ABOUT SKOKIE'S BACKLOT BASH

Celebrating Downtown Skokie

Having quickly earned a reputation for quality, original live music, as well as a host of unique family attractions — Skokie's downtown summer street festival is held annually over three days in late August, one week prior to Labor Day weekend. Since its inception in 2007, Skokie's Backlot Bash has presented international eclectic Rock, Blues and R&B artists, including The Psychedelic Furs, Presidents of the United States of America, Lonnie Brooks, Living Colour, The Fixx, The English Beat, War, The Romantics, Cracker, Fastball, The Smithereens, Marshall Crenshaw, Spin Doctors, Blue Oyster Cult and Smoking Popes.

See Backlot Bash music history here.

The Bash also hosts a large carnival midway, a 5K Run, children's events at the Library, an art show, bingo, a sponsor and community resource fair, exhibits at the Skokie Heritage Museum, a Sunday pancake breakfast and farmer's market, and much more.

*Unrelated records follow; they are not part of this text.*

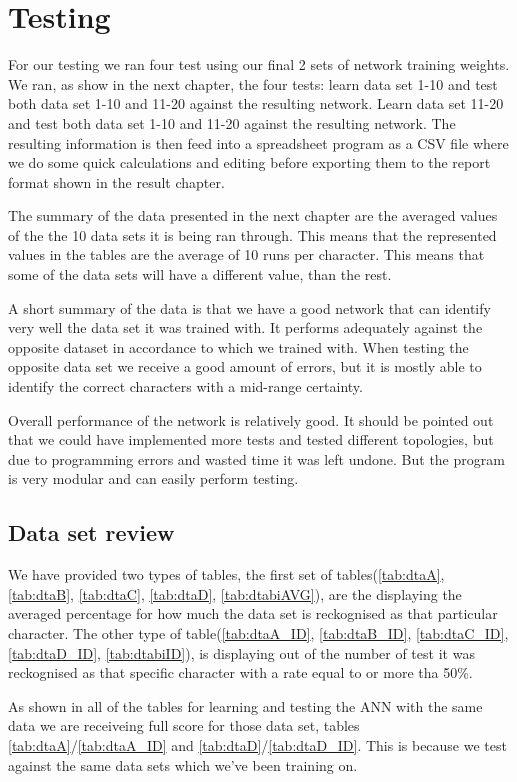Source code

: \section{Testing}
For our testing we ran four test using our final 2 sets of network training
weights.  We ran, as show in the next chapter, the four tests: learn data set
1-10 and test both data set 1-10 and 11-20 against the resulting network. Learn
data set 11-20 and test both data set 1-10 and 11-20 against the resulting
network.  The resulting information is then feed into a spreadsheet program as a
CSV file where we do some quick calculations and editing before exporting them
to the report format shown in the result chapter.

The summary of the data presented in the next chapter are the averaged values of
the the 10 data sets it is being ran through.  This means that the represented
values in the tables are the average of 10 runs per character.  This means that
some of the data sets will have a different value, than the rest.

A short summary of the data is that we have a good network that can identify
very well the data set it was trained with. It performs adequately against the
opposite dataset in accordance to which we trained with. When testing the
opposite data set we receive a good amount of errors, but it is mostly able to
identify the correct characters with a mid-range certainty.

Overall performance of the network is relatively good. It should be pointed out
that we could have implemented more tests and tested different topologies, but
due to programming errors and wasted time it was left undone. But the program is
very modular and can easily perform testing.

\subsection{Data set review}
We have provided two types of tables, the first set of tables(\ref{tab:dtaA},
\ref{tab:dtaB}, \ref{tab:dtaC}, \ref{tab:dtaD}, \ref{tab:dtabiAVG}), are the
displaying the averaged percentage for how much the data set is reckognised as
that particular character.  The other type of table(\ref{tab:dtaA_ID},
\ref{tab:dtaB_ID}, \ref{tab:dtaC_ID}, \ref{tab:dtaD_ID}, \ref{tab:dtabiID}),
is displaying out of the number of test it was reckognised as that specific
character with a rate equal to or more tha 50\%.

As shown in all of the tables for learning and testing the ANN with the same
data we are receiveing full score for those data set, tables
\ref{tab:dtaA}/\ref{tab:dtaA_ID} and \ref{tab:dtaD}/\ref{tab:dtaD_ID}.  This is
because we test against the same data sets which we've been training on.

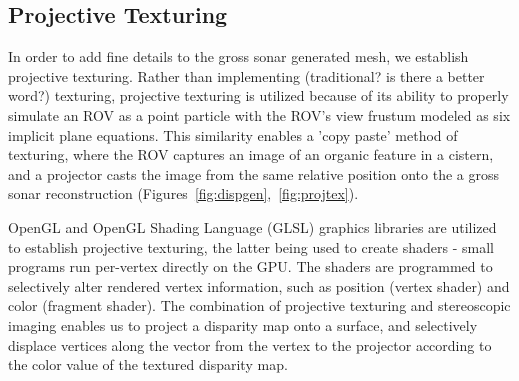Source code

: \documentclass[a4paper,twoside]{article}
\begin{document}
\noindent 

\subsection{Projective Texturing}




\noindent In order to add fine details to the gross sonar generated mesh, we establish projective texturing. Rather than implementing (traditional? is there a better word?) texturing, projective texturing is utilized because of its ability to properly simulate an ROV as a point particle with the ROV's view frustum modeled as six implicit plane equations. This similarity enables a 'copy paste' method of texturing, where the ROV captures an image of an organic feature in a cistern, and a projector casts the image from the same relative position onto the a gross sonar reconstruction (Figures~\ref{fig:dispgen},~\ref{fig:projtex}). 

OpenGL and OpenGL Shading Language (GLSL) graphics libraries are utilized to establish projective texturing, the latter being used to create shaders - small programs run per-vertex directly on the GPU. The shaders are programmed to selectively alter rendered vertex information, such as position (vertex shader) and color (fragment shader). The combination of projective texturing and stereoscopic imaging enables us to project a disparity map onto a surface, and selectively displace vertices along the vector from the vertex to the projector according to the color value of the textured disparity map. 
\end{document}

Video: Aerial Time Lapse of weekend

How It Happened

In 2007, four local government agencies and two not-for-profit business organizations set out to bring attention to Skokie's growing downtown, by planning a late summer street festival. Determined to pitch an audacious plan to the powers-that-be, the group ultimately suggested that the Village close down three blocks of Oakton Street (a major east-west transportation artery) for three days, directly in front of the Village Hall, with rock bands, a carnival midway, and a beer tent. Astoundingly, Skokie leaders were all for the crazy plan, and Skokie's Backlot Bash is now known far-and-wide as one of the premier street festivals in Chicagoland.

Festival Grounds Map

Click here for a detailed map of the Backlot Bash grounds!

To Volunteer

If you or your group or business are interested in volunteering at the Backlot Bash, please contact Fouzia Khan at (847) 674-1500, ext. 3420. or fill out the online volunteer application.

Your Hosts

Skokie Park District
Skokie Public Library
Village of Skokie
Niles Township High School District 219
Skokie Chamber of Commerce


Why 'Backlot?'

More than a century ago, moving pictures exploded as a new source of American entertainment. From 1907 to 1917, Chicago's Essanay Film Manufacturing Company functioned as one of the country's pre-Hollywood titans of cinema, with stars such as the legendary Charlie Chaplin, "Bronco Billy" Anderson and Gloria Swanson working for the studio.

Because the Village of Skokie (then Niles Center) – with its wood frame buildings – resembled an old prairie town, the studio frequently used Skokie's downtown streets for shooting western movies. The historic 'Niles Center,' now the Skokie Theatre, was built in 1916 and often showed pictures that had been shot just steps from their doors. More than 100 years later, on the same streets that once staged movie gunfights and bank robberies, Skokie's Backlot Bash pays homage to downtown Skokie's heritage as a silent movie backlot set, by featuring modern day entertainment.